Nadat u een op een server gebaseerd verificatieconfiguratie van apps voor klantbetrokkenheid en SharePoint on-premises hebt voltooid, kunt u ook OneDrive voor Bedrijven integreren. Met apps voor klantbetrokkenheid en OneDrive voor Bedrijven geïntegreerd, kunnen gebruikers persoonlijke documenten maken en beheren met OneDrive voor Bedrijven. Deze documenten zijn toegankelijk nadat de systeembeheerder OneDrive for Business heeft ingeschakeld.

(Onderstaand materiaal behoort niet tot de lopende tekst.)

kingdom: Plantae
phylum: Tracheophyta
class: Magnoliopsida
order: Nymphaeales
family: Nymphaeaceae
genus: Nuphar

OneDrive voor Bedrijven inschakelen

Open op de Windows Server waar SharePoint Server on-premises wordt uitgevoerd, de SharePoint Management Shell en voer de volgende opdrachten uit:

Add-Pssnapin *  

# Access WellKnown App principal  
[Microsoft.SharePoint.Administration.SPWebService]::ContentService.WellKnownAppPrincipals  
  
# Create WellKnown App principal  
$ClientId = "00000007-0000-0000-c000-000000000000"  
$PermissionXml = @"
<AppPermissionRequests AllowAppOnlyPolicy="true">
    <AppPermissionRequest Scope="http://sharepoint/content/tenant" Right="FullControl" />
    <AppPermissionRequest Scope="http://sharepoint/social/tenant" Right="Read" />
    <AppPermissionRequest Scope="http://sharepoint/search" Right="QueryAsUserIgnoreAppPrincipal" />
</AppPermissionRequests>
"@

$wellKnownApp = New-Object `
    -TypeName "Microsoft.SharePoint.Administration.SPWellKnownAppPrincipal" `
    -ArgumentList ($ClientId, $PermissionXml)  
  
$wellKnownApp.Update()    

Een toewijzingstype voor op claims gebaseerde verificatie selecteren

Standaard worden bij de toewijzing van verificatie op basis van claims het e-mailadres van het Microsoft-account van de gebruiker en het on-premises werk-e-mailadres van de gebruiker gebruikt voor toewijzing. SharePoint Ongeacht welk type op claims gebaseerde verificatie u gebruikt, moeten de waarden, zoals e-mailadressen, overeenkomen tussen apps voor klantbetrokkenheid en SharePoint. Microsoft 365 Directory-synchronisatie zorgt ervoor dat e-mailadressen overeenkomen. Meer informatie vindt u in Directorysynchronisatie implementeren Microsoft 365 in Microsoft Azure. Als u een ander type claimsgebaseerde authenticatietoewijzing wilt gebruiken, gaat u naar Aangepaste claimtoewijzing definiëren voor SharePoint servergebaseerde integratie.

Belangrijk

Om de eigenschap Werke-mail in te schakelen moet SharePoint on-premises een gebruikersprofielservicetoepassing hebben geconfigureerd en gestart. Als u een gebruikersprofielservicetoepassing wilt inschakelen in SharePoint, gaat u naar gebruikersprofielservicetoepassingen maken, bewerken of verwijderen in SharePoint Server 2016. Als u wijzigingen wilt aanbrengen in een gebruikerskenmerk, zoals Werk-e-mailadres, gaat u naar Een gebruikersprofielkenmerk bewerken. Ga naar Overzicht van de gebruikersprofielservicetoepassing in SharePoint Server 2016 voor meer informatie over de gebruikersprofielservicetoepassing.